- Boyadzhik Location of Kukorevo
- Coordinates: 42°23′50″N 26°18′09″E﻿ / ﻿42.3972°N 26.3024°E
- Country: Bulgaria
- Provinces (Oblast): Yambol
- Elevation: 153 m (502 ft)

Population (2021)
- • Total: 1,124
- Time zone: UTC+2 (EET)
- • Summer (DST): UTC+3 (EEST)

= Boyadzhik =

Boyadzhik (Бояджик) is a village in Tundzha Municipality of Yambol Province, Bulgaria. Situated 22 km west of the city of Yambol, and 8 km southwest of the Bulgarian Air Force's Bezmer Air Base, at an elevation 153 m. Population 1,124. It is the birthplace of Ivan Atanasov, the father of John Vincent Atanasoff.

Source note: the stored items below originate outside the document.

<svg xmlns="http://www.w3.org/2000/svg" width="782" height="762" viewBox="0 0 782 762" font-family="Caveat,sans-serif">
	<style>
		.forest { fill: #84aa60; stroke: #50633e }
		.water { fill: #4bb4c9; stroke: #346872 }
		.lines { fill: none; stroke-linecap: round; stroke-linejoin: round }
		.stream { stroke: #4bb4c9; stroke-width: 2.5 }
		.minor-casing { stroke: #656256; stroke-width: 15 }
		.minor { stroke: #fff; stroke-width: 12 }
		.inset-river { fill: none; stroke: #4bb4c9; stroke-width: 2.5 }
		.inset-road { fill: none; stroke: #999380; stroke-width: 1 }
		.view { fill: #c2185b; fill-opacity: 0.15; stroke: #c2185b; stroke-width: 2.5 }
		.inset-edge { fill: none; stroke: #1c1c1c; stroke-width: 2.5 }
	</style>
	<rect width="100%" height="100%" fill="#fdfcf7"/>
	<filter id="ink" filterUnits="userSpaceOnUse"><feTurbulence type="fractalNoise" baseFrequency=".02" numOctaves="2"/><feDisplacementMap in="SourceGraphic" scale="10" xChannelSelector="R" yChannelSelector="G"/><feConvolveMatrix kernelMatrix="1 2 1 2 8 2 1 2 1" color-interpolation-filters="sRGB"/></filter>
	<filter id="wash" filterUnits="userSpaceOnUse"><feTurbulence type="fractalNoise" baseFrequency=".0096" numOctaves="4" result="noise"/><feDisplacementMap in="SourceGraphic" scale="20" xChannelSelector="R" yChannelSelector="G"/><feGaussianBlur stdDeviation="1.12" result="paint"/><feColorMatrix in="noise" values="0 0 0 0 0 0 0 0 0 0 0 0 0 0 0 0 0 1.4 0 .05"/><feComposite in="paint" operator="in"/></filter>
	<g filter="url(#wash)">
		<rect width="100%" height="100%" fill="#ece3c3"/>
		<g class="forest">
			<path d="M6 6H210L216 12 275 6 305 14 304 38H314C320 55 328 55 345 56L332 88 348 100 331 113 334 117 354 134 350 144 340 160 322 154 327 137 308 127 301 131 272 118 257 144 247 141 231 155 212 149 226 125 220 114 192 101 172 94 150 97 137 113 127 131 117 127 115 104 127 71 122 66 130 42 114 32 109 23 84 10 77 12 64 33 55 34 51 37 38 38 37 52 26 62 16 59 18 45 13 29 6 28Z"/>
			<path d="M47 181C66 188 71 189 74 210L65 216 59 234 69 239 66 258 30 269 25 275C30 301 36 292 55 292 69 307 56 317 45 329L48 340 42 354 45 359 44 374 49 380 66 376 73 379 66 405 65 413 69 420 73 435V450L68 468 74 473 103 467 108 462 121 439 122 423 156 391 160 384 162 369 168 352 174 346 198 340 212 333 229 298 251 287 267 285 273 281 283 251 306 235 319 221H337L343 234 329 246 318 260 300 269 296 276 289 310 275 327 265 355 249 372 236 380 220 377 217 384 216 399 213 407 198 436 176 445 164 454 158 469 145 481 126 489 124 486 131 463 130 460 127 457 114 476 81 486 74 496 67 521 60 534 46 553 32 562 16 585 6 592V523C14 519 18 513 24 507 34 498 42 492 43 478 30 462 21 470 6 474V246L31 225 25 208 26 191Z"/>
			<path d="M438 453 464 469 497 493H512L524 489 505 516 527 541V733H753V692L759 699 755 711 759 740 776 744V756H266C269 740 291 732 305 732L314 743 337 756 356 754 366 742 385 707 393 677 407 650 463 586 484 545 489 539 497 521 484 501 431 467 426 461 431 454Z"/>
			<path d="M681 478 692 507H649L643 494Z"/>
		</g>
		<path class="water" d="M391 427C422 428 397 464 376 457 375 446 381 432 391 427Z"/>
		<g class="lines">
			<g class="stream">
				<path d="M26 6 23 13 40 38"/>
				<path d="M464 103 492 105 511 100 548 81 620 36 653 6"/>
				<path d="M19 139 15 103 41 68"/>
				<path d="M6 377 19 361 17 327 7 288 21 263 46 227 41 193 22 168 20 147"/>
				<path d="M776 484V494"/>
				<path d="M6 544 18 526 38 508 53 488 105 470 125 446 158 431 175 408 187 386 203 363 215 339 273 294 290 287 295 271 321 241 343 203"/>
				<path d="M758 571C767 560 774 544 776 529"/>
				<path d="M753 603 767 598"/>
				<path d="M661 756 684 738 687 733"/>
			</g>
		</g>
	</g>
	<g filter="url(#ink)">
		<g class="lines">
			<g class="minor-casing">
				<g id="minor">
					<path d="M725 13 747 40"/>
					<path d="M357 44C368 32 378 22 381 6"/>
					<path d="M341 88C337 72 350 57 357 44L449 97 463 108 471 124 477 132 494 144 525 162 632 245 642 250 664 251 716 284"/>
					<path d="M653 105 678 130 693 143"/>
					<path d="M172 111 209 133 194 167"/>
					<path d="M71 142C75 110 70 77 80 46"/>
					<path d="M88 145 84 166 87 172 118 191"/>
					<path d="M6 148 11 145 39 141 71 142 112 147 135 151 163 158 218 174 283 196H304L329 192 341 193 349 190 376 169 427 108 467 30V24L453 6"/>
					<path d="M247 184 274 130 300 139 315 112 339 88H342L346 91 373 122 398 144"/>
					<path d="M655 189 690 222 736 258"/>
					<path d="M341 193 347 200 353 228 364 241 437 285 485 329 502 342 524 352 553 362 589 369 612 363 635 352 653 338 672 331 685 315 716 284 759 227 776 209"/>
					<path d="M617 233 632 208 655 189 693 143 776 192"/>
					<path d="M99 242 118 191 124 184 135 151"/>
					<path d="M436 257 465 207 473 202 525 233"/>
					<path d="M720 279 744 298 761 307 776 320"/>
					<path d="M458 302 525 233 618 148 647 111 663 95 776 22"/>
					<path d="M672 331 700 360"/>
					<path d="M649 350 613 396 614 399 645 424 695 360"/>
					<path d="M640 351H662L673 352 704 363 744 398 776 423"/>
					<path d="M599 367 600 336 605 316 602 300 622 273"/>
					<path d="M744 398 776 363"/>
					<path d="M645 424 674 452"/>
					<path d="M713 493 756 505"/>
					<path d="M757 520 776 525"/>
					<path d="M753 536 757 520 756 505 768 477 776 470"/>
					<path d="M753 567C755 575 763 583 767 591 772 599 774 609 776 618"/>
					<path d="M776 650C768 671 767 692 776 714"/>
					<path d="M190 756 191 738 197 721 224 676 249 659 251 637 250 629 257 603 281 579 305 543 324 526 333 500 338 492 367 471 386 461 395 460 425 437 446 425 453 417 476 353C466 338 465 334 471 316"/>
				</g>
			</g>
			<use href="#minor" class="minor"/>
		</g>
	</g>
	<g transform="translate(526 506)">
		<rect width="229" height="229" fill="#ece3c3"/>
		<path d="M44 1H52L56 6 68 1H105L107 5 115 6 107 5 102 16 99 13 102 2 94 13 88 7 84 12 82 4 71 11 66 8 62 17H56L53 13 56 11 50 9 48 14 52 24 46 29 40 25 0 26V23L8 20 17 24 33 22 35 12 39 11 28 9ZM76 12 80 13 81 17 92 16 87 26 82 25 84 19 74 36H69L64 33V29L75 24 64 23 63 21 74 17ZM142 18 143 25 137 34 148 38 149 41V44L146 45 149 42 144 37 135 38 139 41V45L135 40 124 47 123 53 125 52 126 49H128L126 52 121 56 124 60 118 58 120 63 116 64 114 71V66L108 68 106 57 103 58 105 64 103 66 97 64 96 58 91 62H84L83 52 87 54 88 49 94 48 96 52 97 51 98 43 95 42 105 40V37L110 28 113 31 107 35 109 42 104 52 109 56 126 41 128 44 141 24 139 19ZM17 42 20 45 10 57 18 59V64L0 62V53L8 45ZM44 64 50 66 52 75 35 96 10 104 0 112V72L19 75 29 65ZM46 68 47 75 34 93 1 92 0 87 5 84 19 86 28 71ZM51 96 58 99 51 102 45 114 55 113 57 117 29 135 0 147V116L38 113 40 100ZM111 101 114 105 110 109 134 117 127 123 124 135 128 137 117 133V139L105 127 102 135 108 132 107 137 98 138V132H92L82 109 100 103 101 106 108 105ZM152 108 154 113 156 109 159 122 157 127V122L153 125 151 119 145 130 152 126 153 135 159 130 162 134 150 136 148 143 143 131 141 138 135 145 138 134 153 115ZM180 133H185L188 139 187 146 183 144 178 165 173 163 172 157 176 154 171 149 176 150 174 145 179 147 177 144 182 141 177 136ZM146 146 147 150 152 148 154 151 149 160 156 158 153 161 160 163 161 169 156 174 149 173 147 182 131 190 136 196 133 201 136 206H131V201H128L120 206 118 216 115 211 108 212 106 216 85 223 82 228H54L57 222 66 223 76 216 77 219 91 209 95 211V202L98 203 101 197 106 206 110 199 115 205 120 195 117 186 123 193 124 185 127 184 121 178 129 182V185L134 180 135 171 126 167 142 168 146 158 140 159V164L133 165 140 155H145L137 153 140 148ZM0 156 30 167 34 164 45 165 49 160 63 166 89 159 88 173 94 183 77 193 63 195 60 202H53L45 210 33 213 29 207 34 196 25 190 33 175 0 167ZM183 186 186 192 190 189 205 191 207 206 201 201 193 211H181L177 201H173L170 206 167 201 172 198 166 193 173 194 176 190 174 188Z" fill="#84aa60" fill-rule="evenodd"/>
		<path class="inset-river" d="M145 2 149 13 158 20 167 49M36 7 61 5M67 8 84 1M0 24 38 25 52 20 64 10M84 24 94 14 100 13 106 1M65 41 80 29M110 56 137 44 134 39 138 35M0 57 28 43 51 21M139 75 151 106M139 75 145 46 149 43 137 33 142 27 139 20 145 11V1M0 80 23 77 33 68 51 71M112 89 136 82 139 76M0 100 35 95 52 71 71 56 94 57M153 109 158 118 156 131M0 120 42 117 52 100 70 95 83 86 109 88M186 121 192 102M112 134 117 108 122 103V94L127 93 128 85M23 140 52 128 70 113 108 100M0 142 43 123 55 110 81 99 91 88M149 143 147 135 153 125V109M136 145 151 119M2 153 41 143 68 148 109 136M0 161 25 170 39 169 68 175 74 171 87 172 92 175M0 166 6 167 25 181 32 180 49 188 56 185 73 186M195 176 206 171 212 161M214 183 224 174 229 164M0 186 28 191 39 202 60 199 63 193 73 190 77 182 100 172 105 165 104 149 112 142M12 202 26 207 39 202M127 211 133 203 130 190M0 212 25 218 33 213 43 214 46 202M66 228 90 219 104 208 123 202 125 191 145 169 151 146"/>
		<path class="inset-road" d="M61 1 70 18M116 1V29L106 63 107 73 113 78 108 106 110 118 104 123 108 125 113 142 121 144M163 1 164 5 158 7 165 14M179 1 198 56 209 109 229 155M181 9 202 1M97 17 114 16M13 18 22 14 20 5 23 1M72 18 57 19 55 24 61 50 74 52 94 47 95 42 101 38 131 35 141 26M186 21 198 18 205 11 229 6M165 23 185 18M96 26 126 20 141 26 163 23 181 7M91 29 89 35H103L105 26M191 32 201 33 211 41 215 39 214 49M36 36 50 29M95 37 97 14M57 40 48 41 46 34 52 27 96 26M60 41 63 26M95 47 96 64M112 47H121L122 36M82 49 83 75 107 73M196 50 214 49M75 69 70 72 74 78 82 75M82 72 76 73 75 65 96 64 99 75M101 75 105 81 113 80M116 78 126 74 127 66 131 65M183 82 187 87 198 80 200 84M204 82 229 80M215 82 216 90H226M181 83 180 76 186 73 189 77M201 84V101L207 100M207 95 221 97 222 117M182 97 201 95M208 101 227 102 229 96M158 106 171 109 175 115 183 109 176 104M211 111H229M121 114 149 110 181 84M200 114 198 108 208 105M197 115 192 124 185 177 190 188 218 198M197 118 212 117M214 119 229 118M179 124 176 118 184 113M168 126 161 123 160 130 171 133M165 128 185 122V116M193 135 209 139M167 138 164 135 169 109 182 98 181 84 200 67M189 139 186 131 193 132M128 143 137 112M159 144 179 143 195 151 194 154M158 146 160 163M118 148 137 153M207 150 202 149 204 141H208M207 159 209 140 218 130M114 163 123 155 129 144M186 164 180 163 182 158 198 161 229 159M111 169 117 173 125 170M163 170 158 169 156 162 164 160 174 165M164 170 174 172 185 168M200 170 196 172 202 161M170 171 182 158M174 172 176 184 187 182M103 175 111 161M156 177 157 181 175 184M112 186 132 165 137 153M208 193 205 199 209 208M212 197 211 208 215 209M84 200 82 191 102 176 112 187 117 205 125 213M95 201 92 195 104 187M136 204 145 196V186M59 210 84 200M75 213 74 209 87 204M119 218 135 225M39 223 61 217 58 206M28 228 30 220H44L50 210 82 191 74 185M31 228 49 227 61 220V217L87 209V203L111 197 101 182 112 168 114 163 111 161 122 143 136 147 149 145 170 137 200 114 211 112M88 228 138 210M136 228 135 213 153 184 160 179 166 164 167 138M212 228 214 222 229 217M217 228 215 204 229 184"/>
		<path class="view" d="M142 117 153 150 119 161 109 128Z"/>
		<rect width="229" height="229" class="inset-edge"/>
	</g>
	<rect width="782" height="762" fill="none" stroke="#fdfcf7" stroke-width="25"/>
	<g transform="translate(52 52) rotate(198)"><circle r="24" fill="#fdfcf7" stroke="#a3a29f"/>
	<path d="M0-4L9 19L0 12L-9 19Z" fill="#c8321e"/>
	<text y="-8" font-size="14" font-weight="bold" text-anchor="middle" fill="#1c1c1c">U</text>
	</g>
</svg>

Boyadzhik was the site of a massacre of 145 innocent Bulgarian civilians committed by irregular Ottoman troops (bashi-bazouk) on 11 May 1876.

The massacre took place in the wake of the Bulgarian April Uprising, even though Boyadzhik did not participate in the insurrection and was located hundreds of kilometres away from the scene of any hostilities. The grandfather of the inventor of the first electronic digital computer, John Vincent Atanasoff, was among the victims.